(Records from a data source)
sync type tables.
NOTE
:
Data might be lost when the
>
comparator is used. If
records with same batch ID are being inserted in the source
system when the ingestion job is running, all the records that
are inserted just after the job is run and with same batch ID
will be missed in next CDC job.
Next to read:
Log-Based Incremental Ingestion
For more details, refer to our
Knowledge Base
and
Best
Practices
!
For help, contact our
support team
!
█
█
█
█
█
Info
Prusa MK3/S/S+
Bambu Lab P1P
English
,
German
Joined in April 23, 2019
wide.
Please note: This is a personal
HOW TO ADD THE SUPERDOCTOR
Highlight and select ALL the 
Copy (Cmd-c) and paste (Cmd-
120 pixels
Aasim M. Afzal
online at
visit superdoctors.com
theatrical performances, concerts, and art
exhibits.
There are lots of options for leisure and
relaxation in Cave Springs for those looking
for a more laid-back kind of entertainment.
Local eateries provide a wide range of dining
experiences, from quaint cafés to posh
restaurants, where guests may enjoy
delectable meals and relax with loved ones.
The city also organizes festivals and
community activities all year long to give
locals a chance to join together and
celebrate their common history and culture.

> TASK PROMPT:
Your reply should consist of all the records, set down exactly.

> RESPONSE AREA:
sync type tables.
NOTE
:
Data might be lost when the
>
comparator is used. If
records with same batch ID are being inserted in the source
system when the ingestion job is running, all the records that
are inserted just after the job is run and with same batch ID
will be missed in next CDC job.
Next to read:
Log-Based Incremental Ingestion
For more details, refer to our
Knowledge Base
and
Best
Practices
!
For help, contact our
support team
!
█
█
█
█
█
Info
Prusa MK3/S/S+
Bambu Lab P1P
English
,
German
Joined in April 23, 2019
wide.
Please note: This is a personal
HOW TO ADD THE SUPERDOCTOR
Highlight and select ALL the 
Copy (Cmd-c) and paste (Cmd-
120 pixels
Aasim M. Afzal
online at
visit superdoctors.com
theatrical performances, concerts, and art
exhibits.
There are lots of options for leisure and
relaxation in Cave Springs for those looking
for a more laid-back kind of entertainment.
Local eateries provide a wide range of dining
experiences, from quaint cafés to posh
restaurants, where guests may enjoy
delectable meals and relax with loved ones.
The city also organizes festivals and
community activities all year long to give
locals a chance to join together and
celebrate their common history and culture.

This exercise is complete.